My proposed solution:
It seems like a coroutine-based approach, where I replace each worker thread with a coroutine, would help to accomplish this. I can then have a work queue backed by a pool of actual (kernel) worker threads. When an item is placed in a particular coroutine's queue for processing, an entry would be placed into the thread pool's queue. It would then resume the corresponding coroutine, process its queued data, and then suspend it again, freeing up the worker thread to do other work.
Implementation details:
In thinking about how I would do this, I'm having trouble understanding the functional differences between stackless and stackful coroutines. I have some experience using stackful coroutines using the Boost.Coroutine library. I find it's relatively easy to comprehend from a conceptual level: for each coroutine, it maintains a copy of the CPU context and stack, and when you switch to a coroutine, it switches to that saved context (just like a kernel-mode scheduler would).
What is less clear to me is how a stackless coroutine differs from this. In my application, the amount of overhead associated with the above-described queuing of work items is very important. Most implementations that I've seen, like the new CO2 library suggest that stackless coroutines provide much lower-overhead context switches.

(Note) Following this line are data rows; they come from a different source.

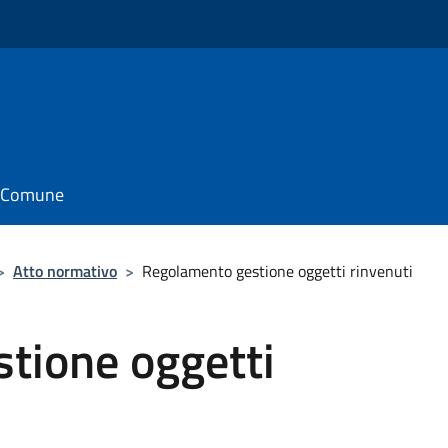
il Comune
>
Atto normativo
>
Regolamento gestione oggetti rinvenuti
tione oggetti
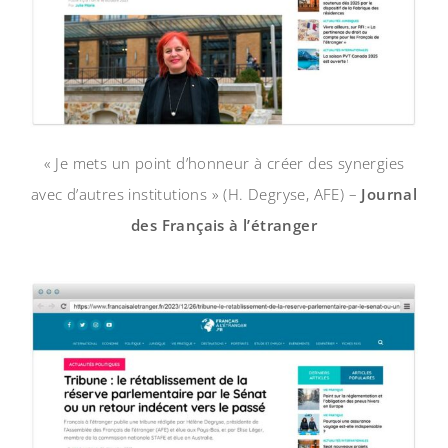
« Je mets un point d’honneur à créer des synergies
avec d’autres institutions » (H. Degryse, AFE) –
Journal
des Français à l’étranger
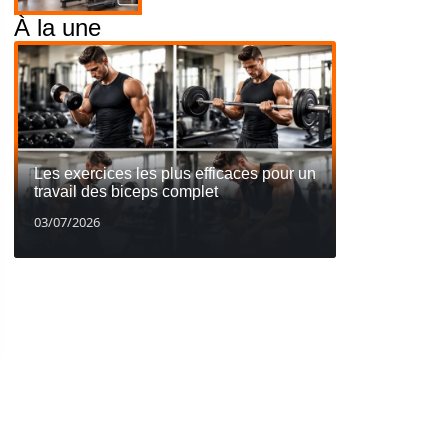
À la une
Les exercices les plus efficaces pour un
travail des biceps complet
03/07/2026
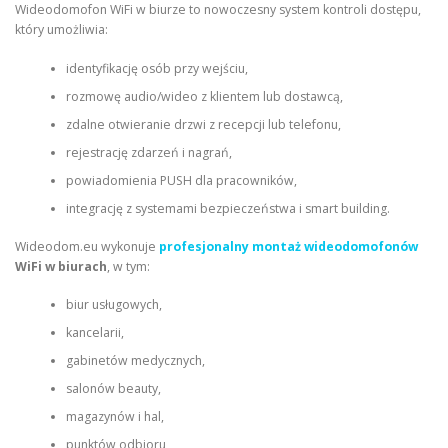
Wideodomofon WiFi w biurze to nowoczesny system kontroli dostępu,
który umożliwia:
identyfikację osób przy wejściu,
rozmowę audio/wideo z klientem lub dostawcą,
zdalne otwieranie drzwi z recepcji lub telefonu,
rejestrację zdarzeń i nagrań,
powiadomienia PUSH dla pracowników,
integrację z systemami bezpieczeństwa i smart building.
Wideodom.eu wykonuje
profesjonalny montaż wideodomofonów
WiFi w biurach
, w tym:
biur usługowych,
kancelarii,
gabinetów medycznych,
salonów beauty,
magazynów i hal,
punktów odbioru,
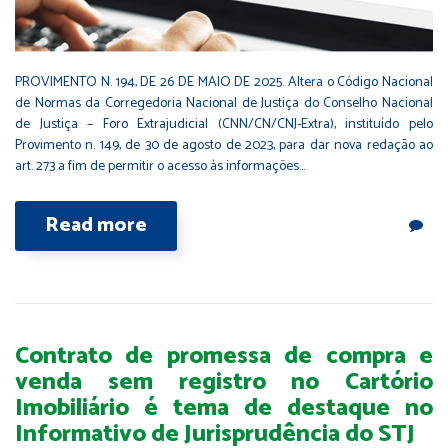
PROVIMENTO N. 194, DE 26 DE MAIO DE 2025. Altera o Código Nacional
de Normas da Corregedoria Nacional de Justiça do Conselho Nacional
de Justiça – Foro Extrajudicial (CNN/CN/CNJ-Extra), instituído pelo
Provimento n. 149, de 30 de agosto de 2023, para dar nova redação ao
art. 273 a fim de permitir o acesso às informações…
Read more
Contrato de promessa de compra e
venda sem registro no Cartório
Imobiliário é tema de destaque no
Informativo de Jurisprudência do STJ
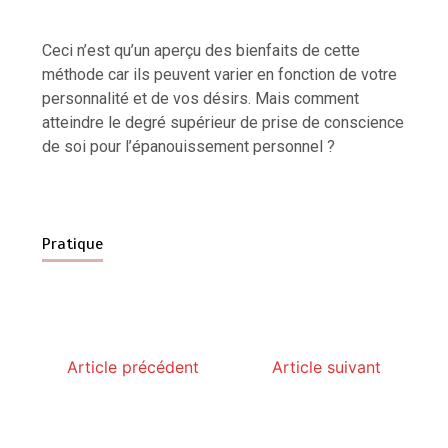
Ceci n’est qu’un aperçu des bienfaits de cette
méthode car ils peuvent varier en fonction de votre
personnalité et de vos désirs. Mais comment
atteindre le degré supérieur de prise de conscience
de soi pour l’épanouissement personnel ?
Pratique
Article précédent
Article suivant
Paysagiste à Sainte-Eulalie : ce qui sépare le bon
de l’excellent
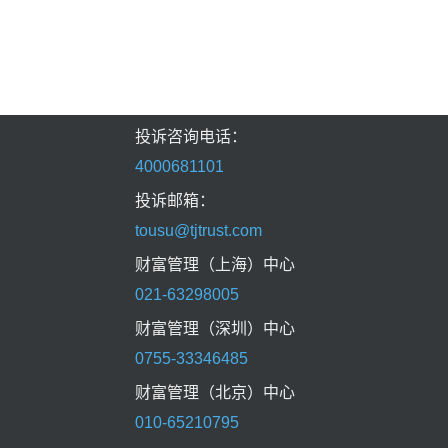
投诉咨询电话：
4000681101
投诉邮箱：
tousu@tjtrust.com
财富管理（上海）中心
021-63298005
财富管理（深圳）中心
0755-33346485
财富管理（北京）中心
010-65210795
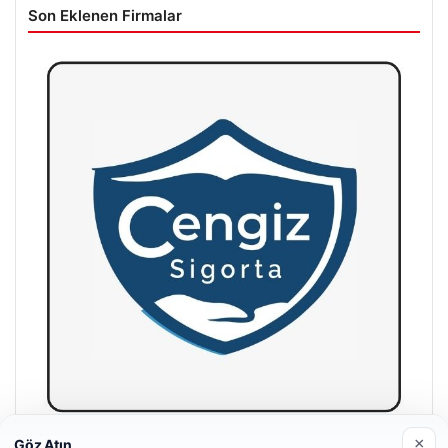
Son Eklenen Firmalar
×
Göz Atın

Therefore, I'd like to understand the functional differences between stackless and stackful coroutines more clearly. Specifically, I think of these questions:
References like this one suggest that the distinction lies in where you can yield/resume in a stackful vs. stackless coroutine. Is this the case? Is there a simple example of something that I can do in a stackful coroutine but not in a stackless one?
Are there any limitations on the use of automatic storage variables (i.e. variables "on the stack")?
Are there any limitations on what functions I can call from a stackless coroutine?
If there is no saving of stack context for a stackless coroutine, where do automatic storage variables go when the coroutine is running?